Parmi les témoignages entendus, celui du bombardement, le 2 décembre 2019, par la Turquie, de la ville de Tel Rifat. Des enfants kurdes sont frappés par des éclats d’obus. Huit enfants de moins de 15 ans et deux adultes sont assassinés. L’attaque fait dix-sept blessés. L’obus a été tiré depuis la ville d’Azaz, une ville sous contrôle de l’Armée nationale syrienne, sous contrôle des autorités turques. De nombreuses personnes sont portées « disparues » ces dernières années. Un procureur fait état de 300 000 personnes qui ont du fuir Afrin en 2018. Les femmes, selon de multiples témoignages, sont tout particulièrement visées pour être emprisonnées, violée et massacrées. Les menaces sur l’environnement sont nombreuses, tels les bombardements turcs sur le barrage de Tishrin.

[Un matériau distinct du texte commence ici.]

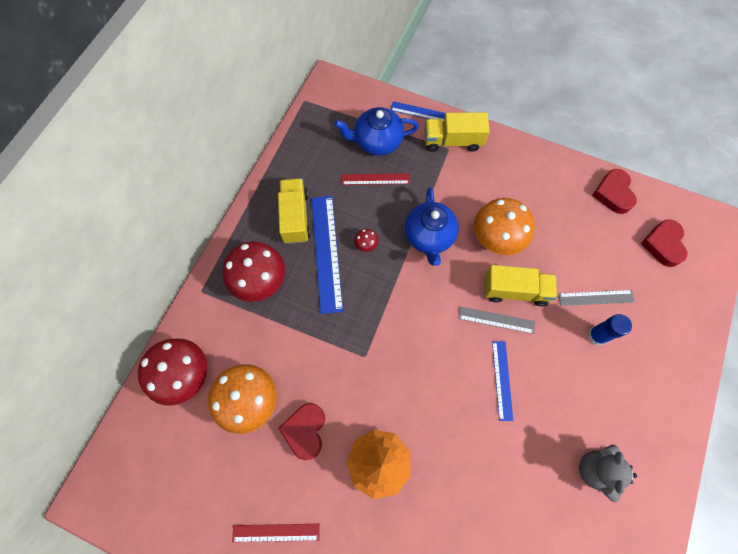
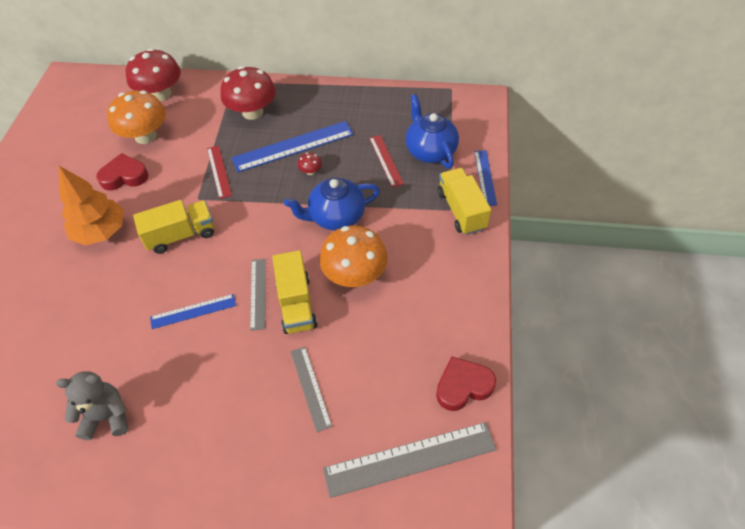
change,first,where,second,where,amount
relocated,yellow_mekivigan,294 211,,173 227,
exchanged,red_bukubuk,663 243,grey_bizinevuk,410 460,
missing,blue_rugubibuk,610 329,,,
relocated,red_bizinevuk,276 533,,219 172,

« Les attaques menées par la Turquie sur le territoire syrien, sans l’autorisation du Conseil de sécurité des Nations unies, constituent un crime international d’agression. Les bombardements, les tirs d’obus, les frappes de drones, les atrocités contre les civils, les déplacements forcés et l’ingénierie démographique par le remplacement des populations, la destruction des infrastructures énergétiques, l’atteinte à l’approvisionnement en eau, les dégâts environnementaux, la destruction du patrimoine culturel et des établissements d’enseignement, le recours au viol, à la torture et à la détention secrète sont tous contraires au droit international, constituent des crimes contre l’humanité et des crimes de guerre, et sont indicatifs d’un génocide. Il ne nous appartient pas, en tant que Tribunal des peuples, et certainement pas à ce stade, de nous prononcer sur des nuances juridiques. Nous pouvons cependant exprimer notre horreur et notre indignation face à ce que nous avons entendu. Et nous pouvons ajouter que le schéma tend à confirmer les témoignages selon lesquels l’objectif est de chasser le peuple et la culture kurdes. »
Déclaration préliminaire du tribunal (son jugement sera rendu dans quelques semaines)

Pour cette audience, le tribunal était composé de sept juges venus du monde entier, douze procureurs, et il a entendu un dizaine de témoins. Le Tribunal permanent des peuples a été mis en place par neuf structures (juridiques, universitaires associatives) avec le soutien matériel de plus de trente organisations internationales.
La délégation d’AIAK était composé de Mauve, Aimée Goujon, Maryvonne Mathéoud, Isabelle Métral et Édouard Schoene.